The incessant traffic in Tanga gave it a distinct drama. For example, no day passed without someone being crushed by an automobile or a spectacular crash between two trucks. Indeed, there seemed to be too many trucks in Tanga. Perhaps this was simply because they came from the four corners of the earth: each factory had sent at least one such vehicle to represent it. There were long bony ones that looked like a prehistoric animal; others were gigantic and full bodied and made enough noise to drive you mad; still others were short and squat. They came from the North, the South, the East, and the West, all at insane speeds. Without slowing down, they barreled into the city, leaving a triumphant cloud of dust in their wake, or they splattered everyone and everything with red mud: the streets of Tanga weren’t paved at the time of this story.
This commercial district ended at the peak of the hill with a block of administrative buildings that were too white, too showy. They sparkled in the sun, the sight of them for some unknown reason giving off an implacable sense of desolation.
The other Tanga, the unspecialized part of the city, the Tanga to which the administrative buildings turned their backs—out of a lack of appreciation, no doubt—was the Tanga that belonged to the natives; this Tanga—of huts— fanned out over the northern flank of the hill. This particular area of the city was divided into innumerable little neighborhoods, though these were actually just a series of little dips in the landscape, each of which had an evocative name. You could see the same kinds of buildings that you might encounter along the road through the forest except that here they were more decrepit, squatter; they were constructed in a manner corresponding to the increased difficulty of obtaining materials the closer you got to the city.
Two Tangas . . . Two worlds . . . Two destinies!

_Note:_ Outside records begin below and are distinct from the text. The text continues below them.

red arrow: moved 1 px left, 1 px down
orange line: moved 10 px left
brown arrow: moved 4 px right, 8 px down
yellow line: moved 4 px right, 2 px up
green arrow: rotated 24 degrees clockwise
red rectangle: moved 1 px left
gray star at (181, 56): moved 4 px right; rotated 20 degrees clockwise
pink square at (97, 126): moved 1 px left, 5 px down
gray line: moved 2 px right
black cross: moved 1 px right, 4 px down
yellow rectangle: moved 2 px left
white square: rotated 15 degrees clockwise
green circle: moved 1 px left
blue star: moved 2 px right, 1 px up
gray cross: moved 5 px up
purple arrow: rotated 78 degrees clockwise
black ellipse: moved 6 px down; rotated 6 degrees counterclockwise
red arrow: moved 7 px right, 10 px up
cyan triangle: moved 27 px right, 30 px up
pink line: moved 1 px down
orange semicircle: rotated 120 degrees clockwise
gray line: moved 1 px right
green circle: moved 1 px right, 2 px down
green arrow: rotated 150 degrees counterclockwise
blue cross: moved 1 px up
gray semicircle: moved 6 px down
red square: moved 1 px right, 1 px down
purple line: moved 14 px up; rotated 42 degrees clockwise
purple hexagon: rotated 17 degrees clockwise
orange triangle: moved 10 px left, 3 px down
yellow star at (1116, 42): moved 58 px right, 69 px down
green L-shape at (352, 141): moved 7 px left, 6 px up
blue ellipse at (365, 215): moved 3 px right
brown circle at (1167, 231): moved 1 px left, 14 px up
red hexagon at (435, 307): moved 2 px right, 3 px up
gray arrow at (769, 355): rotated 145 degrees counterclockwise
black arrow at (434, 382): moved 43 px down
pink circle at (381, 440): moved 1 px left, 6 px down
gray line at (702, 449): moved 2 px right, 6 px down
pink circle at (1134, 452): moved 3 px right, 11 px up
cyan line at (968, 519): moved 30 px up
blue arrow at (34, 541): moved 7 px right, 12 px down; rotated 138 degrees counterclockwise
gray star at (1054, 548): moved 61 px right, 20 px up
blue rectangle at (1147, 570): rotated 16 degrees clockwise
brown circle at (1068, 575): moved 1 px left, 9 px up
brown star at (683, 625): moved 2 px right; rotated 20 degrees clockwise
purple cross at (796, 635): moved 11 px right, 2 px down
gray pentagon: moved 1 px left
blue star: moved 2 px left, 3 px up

These two Tangas held equal sway over the locals. During the day, the Tanga of the Southside, the commercial district of money and wage labor, emptied the other Tanga of its human substance. The Black population filled up the Tanga where it worked. The streets then came alive with workers, peddlers, cooks, servants, dishwashers, prostitutes, functionaries, underlings, beaters, con artists, the lazy, and forced laborers. Each morning, the peasants of the local forest would join the existing mass of people, either because they just wanted to broaden their horizons, or because they needed to sell the product of their work; among the locals, a particular mentality had arisen that was so contagious that the men who periodically arrived from outside were contaminated as long as they remained in the city. Like those of the distant forest who retained their authenticity, the people of Tanga were apathetic, vain, too playful, and overly sensitive. But on top of that, there was something else in them now, a certain inclination toward venality, apprehension, alcoholism, and everything that reflects a disregard for human life—as is the case in any country where material interests are paramount.